Republicans say the discontent originated with parents, but Filipkowski said others were clearly orchestrating the chaos on masks and race education. They include "influencers, the grifters, the people making money off this and political leaders who are exploiting it for votes," he said.
Trump's 'Frankenstein monster'
Until December 2020, Filipkowski served on Florida's 12th Circuit Judicial Nominating Commission after being reappointed by Republican Gov. Ron DeSantis. He resigned in protest over the treatment of the former state data scientist Rebekah Jones, who said she was fired for refusing to manipulate COVID-19 data and who was later arrested. Filipkowski's pinned tweet is his resignation letter.

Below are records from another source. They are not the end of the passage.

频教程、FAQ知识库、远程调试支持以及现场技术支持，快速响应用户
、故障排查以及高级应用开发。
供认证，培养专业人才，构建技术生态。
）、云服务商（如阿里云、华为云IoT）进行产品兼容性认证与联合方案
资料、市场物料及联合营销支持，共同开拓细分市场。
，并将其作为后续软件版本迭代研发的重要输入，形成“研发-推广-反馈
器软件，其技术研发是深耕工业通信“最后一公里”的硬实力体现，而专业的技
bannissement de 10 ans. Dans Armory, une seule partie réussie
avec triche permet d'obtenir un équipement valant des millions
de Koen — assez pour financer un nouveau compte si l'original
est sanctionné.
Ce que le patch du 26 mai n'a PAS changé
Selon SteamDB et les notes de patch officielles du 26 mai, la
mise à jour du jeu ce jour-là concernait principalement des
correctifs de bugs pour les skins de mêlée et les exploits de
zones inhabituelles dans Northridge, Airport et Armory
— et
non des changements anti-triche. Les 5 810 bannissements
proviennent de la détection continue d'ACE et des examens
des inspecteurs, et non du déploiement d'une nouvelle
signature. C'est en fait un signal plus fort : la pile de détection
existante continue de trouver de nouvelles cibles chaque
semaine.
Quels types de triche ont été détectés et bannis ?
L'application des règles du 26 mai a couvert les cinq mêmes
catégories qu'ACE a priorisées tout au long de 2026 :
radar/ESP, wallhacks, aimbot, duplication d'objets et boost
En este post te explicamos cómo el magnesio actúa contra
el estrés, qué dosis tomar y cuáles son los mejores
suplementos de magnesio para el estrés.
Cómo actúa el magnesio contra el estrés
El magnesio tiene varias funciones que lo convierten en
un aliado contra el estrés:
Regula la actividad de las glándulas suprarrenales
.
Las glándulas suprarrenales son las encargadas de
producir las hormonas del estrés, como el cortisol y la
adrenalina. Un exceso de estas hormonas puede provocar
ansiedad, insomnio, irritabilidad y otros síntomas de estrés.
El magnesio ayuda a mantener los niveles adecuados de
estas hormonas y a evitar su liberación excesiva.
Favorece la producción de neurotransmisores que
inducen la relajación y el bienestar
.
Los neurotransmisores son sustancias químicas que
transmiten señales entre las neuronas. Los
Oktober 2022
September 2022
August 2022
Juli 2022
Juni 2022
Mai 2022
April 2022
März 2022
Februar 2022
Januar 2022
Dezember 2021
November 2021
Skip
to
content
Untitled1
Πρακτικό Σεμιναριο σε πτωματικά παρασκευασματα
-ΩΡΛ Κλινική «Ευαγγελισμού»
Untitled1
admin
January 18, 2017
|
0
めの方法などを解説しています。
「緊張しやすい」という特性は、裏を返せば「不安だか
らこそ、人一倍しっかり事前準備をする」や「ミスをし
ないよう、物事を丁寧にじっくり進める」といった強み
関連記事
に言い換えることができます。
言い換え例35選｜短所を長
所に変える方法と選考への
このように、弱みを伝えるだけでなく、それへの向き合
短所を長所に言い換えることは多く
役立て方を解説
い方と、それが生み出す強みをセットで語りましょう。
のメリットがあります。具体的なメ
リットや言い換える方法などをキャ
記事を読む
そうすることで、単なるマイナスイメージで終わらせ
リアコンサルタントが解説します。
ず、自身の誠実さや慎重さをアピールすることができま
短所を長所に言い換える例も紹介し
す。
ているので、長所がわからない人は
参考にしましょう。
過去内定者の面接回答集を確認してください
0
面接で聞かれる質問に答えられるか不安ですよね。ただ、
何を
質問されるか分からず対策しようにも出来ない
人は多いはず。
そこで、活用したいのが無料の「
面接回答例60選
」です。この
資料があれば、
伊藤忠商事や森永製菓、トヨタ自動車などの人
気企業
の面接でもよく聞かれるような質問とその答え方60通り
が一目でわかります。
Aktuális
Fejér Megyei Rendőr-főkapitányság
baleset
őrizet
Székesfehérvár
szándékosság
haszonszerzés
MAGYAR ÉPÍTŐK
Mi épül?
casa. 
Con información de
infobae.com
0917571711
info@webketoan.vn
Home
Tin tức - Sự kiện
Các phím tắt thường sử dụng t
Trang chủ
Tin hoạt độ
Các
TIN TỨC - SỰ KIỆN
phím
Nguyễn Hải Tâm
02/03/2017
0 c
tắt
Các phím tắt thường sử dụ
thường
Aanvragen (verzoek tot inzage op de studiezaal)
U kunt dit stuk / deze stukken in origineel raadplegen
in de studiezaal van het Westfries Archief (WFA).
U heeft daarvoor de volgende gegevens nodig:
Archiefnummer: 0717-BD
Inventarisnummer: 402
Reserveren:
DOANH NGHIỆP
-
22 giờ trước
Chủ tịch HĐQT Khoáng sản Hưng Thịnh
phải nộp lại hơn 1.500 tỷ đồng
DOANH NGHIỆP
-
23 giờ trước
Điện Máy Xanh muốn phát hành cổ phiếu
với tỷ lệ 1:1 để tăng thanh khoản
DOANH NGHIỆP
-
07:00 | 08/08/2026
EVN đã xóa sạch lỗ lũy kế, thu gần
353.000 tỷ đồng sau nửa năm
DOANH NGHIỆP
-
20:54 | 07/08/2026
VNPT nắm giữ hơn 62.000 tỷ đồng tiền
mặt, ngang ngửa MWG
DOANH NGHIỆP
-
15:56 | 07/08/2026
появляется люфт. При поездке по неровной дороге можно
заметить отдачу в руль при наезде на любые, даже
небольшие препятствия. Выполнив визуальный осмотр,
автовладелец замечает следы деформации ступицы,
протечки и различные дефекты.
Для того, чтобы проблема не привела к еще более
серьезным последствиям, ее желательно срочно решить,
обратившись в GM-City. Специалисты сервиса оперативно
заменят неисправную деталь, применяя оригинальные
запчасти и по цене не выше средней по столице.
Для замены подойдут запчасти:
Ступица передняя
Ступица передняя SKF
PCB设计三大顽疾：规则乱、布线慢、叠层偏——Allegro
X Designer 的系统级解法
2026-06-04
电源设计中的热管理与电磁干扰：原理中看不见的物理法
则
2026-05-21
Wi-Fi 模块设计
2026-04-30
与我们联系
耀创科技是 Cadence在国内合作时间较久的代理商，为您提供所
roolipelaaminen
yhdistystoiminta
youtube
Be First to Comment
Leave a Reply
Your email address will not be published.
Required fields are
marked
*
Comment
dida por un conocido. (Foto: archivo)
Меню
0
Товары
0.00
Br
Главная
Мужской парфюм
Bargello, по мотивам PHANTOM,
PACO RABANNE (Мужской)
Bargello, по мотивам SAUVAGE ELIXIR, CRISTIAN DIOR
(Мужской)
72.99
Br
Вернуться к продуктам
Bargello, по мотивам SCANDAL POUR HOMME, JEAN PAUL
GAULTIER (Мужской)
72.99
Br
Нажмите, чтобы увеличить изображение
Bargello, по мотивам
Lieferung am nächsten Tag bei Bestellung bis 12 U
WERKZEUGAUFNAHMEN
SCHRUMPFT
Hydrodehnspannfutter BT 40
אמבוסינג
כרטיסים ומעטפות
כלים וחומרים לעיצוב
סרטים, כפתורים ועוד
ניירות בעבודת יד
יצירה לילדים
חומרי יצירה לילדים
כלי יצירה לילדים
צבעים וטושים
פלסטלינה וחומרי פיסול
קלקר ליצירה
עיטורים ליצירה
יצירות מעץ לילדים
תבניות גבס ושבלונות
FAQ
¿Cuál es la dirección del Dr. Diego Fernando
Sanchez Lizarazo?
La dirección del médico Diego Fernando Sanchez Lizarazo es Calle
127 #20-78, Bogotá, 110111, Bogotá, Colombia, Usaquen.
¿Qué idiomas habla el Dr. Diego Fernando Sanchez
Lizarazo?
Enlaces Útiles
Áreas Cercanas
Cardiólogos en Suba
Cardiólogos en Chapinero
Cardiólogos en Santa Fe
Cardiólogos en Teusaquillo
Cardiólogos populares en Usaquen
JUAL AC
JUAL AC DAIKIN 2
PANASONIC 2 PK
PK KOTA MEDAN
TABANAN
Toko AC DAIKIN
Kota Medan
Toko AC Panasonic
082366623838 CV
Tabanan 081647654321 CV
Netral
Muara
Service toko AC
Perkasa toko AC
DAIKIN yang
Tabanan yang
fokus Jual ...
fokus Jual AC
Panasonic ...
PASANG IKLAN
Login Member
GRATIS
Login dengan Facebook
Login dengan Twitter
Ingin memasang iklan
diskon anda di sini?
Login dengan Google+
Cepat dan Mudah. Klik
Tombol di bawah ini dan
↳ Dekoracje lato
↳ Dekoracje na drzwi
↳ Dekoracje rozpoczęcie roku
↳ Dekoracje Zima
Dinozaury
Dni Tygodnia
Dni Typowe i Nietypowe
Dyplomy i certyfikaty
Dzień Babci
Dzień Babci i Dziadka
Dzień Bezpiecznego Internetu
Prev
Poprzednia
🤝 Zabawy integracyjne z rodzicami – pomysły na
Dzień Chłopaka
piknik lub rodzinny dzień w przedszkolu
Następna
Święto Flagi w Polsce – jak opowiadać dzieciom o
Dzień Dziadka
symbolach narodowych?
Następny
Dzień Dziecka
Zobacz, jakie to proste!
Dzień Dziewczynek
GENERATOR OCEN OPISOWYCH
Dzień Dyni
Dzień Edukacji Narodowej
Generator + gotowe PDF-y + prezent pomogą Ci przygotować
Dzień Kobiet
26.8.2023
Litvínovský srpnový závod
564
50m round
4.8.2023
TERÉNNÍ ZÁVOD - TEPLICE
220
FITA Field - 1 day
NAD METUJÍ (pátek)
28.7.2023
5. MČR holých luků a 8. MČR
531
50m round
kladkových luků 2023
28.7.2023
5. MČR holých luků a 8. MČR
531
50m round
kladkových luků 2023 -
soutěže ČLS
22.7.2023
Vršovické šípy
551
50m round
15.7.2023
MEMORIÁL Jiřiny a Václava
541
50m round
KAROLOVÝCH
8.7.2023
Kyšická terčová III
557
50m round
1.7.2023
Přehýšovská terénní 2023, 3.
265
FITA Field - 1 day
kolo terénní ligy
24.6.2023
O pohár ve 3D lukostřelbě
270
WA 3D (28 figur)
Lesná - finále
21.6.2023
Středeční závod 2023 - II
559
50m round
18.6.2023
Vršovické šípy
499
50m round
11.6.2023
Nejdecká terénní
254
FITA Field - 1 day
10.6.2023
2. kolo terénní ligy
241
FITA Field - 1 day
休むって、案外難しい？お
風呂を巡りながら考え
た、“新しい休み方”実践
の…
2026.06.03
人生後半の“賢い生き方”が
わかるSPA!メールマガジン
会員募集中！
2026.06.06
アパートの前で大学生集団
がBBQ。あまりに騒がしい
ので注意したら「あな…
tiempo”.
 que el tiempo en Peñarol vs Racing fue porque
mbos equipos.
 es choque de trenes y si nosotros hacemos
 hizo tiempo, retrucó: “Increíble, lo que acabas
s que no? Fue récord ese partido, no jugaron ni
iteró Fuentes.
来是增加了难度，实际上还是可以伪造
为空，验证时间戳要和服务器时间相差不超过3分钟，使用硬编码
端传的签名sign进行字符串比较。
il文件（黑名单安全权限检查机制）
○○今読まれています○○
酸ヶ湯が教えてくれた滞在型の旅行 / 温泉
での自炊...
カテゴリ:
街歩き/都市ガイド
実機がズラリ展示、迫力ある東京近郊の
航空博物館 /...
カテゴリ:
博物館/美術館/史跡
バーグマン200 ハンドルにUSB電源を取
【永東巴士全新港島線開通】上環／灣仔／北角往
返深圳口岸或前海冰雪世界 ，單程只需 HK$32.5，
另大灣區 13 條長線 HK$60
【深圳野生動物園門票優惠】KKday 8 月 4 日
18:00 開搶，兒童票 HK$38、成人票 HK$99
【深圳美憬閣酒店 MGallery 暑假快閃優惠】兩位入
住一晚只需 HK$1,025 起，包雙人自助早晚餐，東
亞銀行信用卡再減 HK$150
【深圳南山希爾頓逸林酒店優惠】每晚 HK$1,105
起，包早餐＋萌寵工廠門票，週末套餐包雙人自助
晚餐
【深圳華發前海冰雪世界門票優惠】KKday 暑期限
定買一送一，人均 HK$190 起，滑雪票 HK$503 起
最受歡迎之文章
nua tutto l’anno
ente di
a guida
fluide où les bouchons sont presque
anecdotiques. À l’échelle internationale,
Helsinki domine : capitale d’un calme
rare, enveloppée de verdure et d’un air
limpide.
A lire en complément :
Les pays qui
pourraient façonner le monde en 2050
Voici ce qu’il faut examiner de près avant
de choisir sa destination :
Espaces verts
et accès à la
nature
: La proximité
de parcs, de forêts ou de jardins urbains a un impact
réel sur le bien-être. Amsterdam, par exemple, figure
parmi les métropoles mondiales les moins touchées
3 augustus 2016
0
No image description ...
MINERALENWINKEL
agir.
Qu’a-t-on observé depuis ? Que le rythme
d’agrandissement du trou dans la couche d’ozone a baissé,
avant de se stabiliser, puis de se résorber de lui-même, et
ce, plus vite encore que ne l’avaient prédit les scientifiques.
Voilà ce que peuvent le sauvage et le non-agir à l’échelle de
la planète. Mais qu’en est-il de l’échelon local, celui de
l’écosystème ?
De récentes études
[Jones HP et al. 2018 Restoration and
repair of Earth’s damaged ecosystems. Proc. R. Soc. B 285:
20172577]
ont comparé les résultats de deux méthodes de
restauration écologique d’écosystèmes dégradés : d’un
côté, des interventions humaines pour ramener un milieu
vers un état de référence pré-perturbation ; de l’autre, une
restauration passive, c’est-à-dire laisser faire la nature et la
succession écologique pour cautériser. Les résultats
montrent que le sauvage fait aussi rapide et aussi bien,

His protest hasn't earned him friends in DeSantis' office, which denies Jones' allegations. "How either of these characters became left-wing celebrities is puzzling," Christina Pushaw, the press secretary for the Executive Office of the Governor, wrote in an email to Insider.
It was surprising to his former law partner Jeffrey Haynes to see Filipkowski change his party registration after years of being a hard-core Republican who was active in the local party. "His first child's name is Ronnie Reagan Filipkowski," Haynes said.
Filipkowski had intended to change to an independent this year, but after January 6, he said he became a Democrat the following day. What led him to abandon the GOP, specifically, is a "long answer," he told Insider, but he wrote in his op-ed that he no longer recognized the party.
He and the other researchers aren't being paid for monitoring the far-right, though he hopes to someday make a career in journalism or opposition research for politics.
He could have a lot of work, given the direction he believes that the Republican Party is headed. What he has seen online, he said, has left him "shook" by how radicalized people have become. Trump has "created a Frankenstein monster, and it's the MAGA people," he said.
That Trump gets booed when he talks about vaccines shows how he has lost control, he said.
"That's the base pushing back, saying, 'Yo, we're in charge now, not you,'" he said.